**RECORDS FOR THE TASK:**
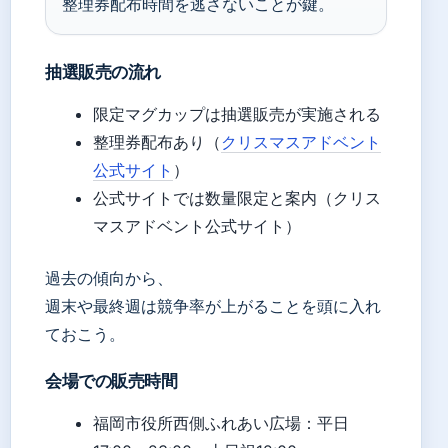
整理券配布時間を逃さないことが鍵。
抽選販売の流れ
限定マグカップは抽選販売が実施される
整理券配布あり（
クリスマスアドベント
公式サイト
）
公式サイトでは数量限定と案内（クリス
マスアドベント公式サイト）
過去の傾向から、
週末や最終週は競争率が上がることを頭に入れ
ておこう。
会場での販売時間
福岡市役所西側ふれあい広場：平日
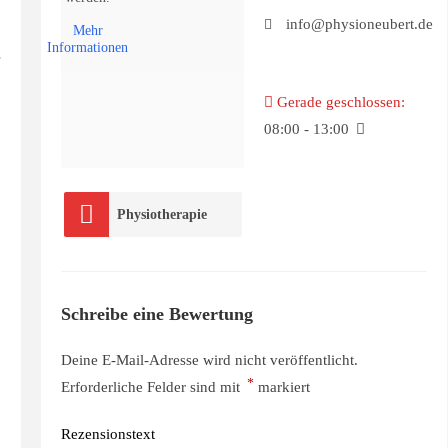
info@physioneubert.de
Mehr
Informationen
Gerade geschlossen
:
08:00 - 13:00
Physiotherapie
Schreibe eine Bewertung
Deine E-Mail-Adresse wird nicht veröffentlicht.
*
Erforderliche Felder sind mit
markiert
Rezensionstext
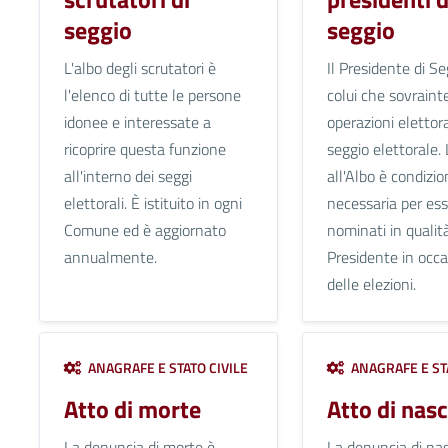
seggio
seggio
L'albo degli scrutatori è
Il Presidente di Se
l'elenco di tutte le persone
colui che sovraint
idonee e interessate a
operazioni elettora
ricoprire questa funzione
seggio elettorale. 
all'interno dei seggi
all'Albo è condizio
elettorali. È istituito in ogni
necessaria per es
Comune ed è aggiornato
nominati in qualità
annualmente.
Presidente in occ
delle elezioni.
ANAGRAFE E STATO CIVILE
ANAGRAFE E STA
Atto di morte
Atto di nasc
La denuncia di morte è
La denuncia di nas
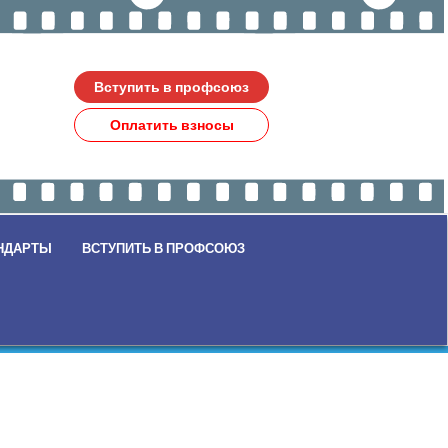
Вступить в профсоюз
Оплатить взносы
НДАРТЫ
ВСТУПИТЬ В ПРОФСОЮЗ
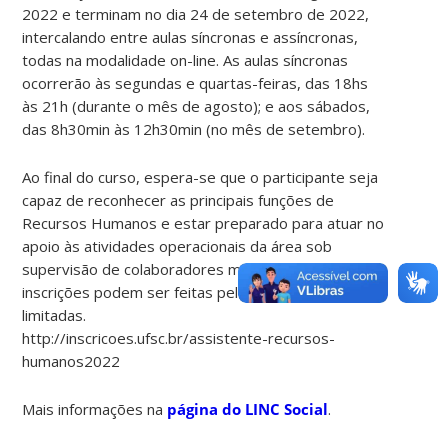
2022 e terminam no dia 24 de setembro de 2022,
intercalando entre aulas síncronas e assíncronas,
todas na modalidade on-line. As aulas síncronas
ocorrerão às segundas e quartas-feiras, das 18hs
às 21h (durante o mês de agosto); e aos sábados,
das 8h30min às 12h30min (no mês de setembro).
Ao final do curso, espera-se que o participante seja
capaz de reconhecer as principais funções de
Recursos Humanos e estar preparado para atuar no
apoio às atividades operacionais da área sob
supervisão de colaboradores mais experientes. As
inscrições podem ser feitas pelo link e as vagas são
limitadas.
http://inscricoes.ufsc.br/assistente-recursos-
humanos2022
Mais informações na
página do LINC Social
.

**EXERCISE OBJECTIVE:**
Output every line of text read from the rows above as a Markdown table with the columns No. and Text, numbering the lines in order and leaving out blank lines. Exclude the pictures.

**TASK RESULT:**
| No. | Text |
|---|---|
| 1 | 整理券配布時間を逃さないことが鍵。 |
| 2 | 抽選販売の流れ |
| 3 | 限定マグカップは抽選販売が実施される |
| 4 | 整理券配布あり（ |
| 5 | クリスマスアドベント |
| 6 | 公式サイト |
| 7 | ） |
| 8 | 公式サイトでは数量限定と案内（クリス |
| 9 | マスアドベント公式サイト） |
| 10 | 過去の傾向から、 |
| 11 | 週末や最終週は競争率が上がることを頭に入れ |
| 12 | ておこう。 |
| 13 | 会場での販売時間 |
| 14 | 福岡市役所西側ふれあい広場：平日 |
| 15 | info@physioneubert.de |
| 16 | Mehr |
| 17 | Informationen |
| 18 | Gerade geschlossen |
| 19 | : |
| 20 | 08:00 - 13:00 |
| 21 | Physiotherapie |
| 22 | Schreibe eine Bewertung |
| 23 | Deine E-Mail-Adresse wird nicht veröffentlicht. |
| 24 | * |
| 25 | Erforderliche Felder sind mit |
| 26 | markiert |
| 27 | Rezensionstext |
| 28 | seggio |
| 29 | seggio |
| 30 | L'albo degli scrutatori è |
| 31 | Il Presidente di Se |
| 32 | l'elenco di tutte le persone |
| 33 | colui che sovraint |
| 34 | idonee e interessate a |
| 35 | operazioni elettora |
| 36 | ricoprire questa funzione |
| 37 | seggio elettorale.  |
| 38 | all'interno dei seggi |
| 39 | all'Albo è condizio |
| 40 | elettorali. È istituito in ogni |
| 41 | necessaria per es |
| 42 | Comune ed è aggiornato |
| 43 | nominati in qualità |
| 44 | annualmente. |
| 45 | Presidente in occ |
| 46 | delle elezioni. |
| 47 | ANAGRAFE E STATO CIVILE |
| 48 | ANAGRAFE E STA |
| 49 | Atto di morte |
| 50 | Atto di nasc |
| 51 | La denuncia di morte è |
| 52 | La denuncia di nas |
| 53 | Вступить в профсоюз |
| 54 | Оплатить взносы |
| 55 | НДАРТЫ |
| 56 | ВСТУПИТЬ В ПРОФСОЮЗ |
| 57 | 2022 e terminam no dia 24 de setembro de 2022, |
| 58 | intercalando entre aulas síncronas e assíncronas, |
| 59 | todas na modalidade on-line. As aulas síncronas |
| 60 | ocorrerão às segundas e quartas-feiras, das 18hs |
| 61 | às 21h (durante o mês de agosto); e aos sábados, |
| 62 | das 8h30min às 12h30min (no mês de setembro). |
| 63 | Ao final do curso, espera-se que o participante seja |
| 64 | capaz de reconhecer as principais funções de |
| 65 | Recursos Humanos e estar preparado para atuar no |
| 66 | apoio às atividades operacionais da área sob |
| 67 | supervisão de colaboradores mais experientes. As |
| 68 | inscrições podem ser feitas pelo link e as vagas são |
| 69 | limitadas. |
| 70 | http://inscricoes.ufsc.br/assistente-recursos- |
| 71 | humanos2022 |
| 72 | Mais informações na |
| 73 | página do LINC Social |
| 74 | . |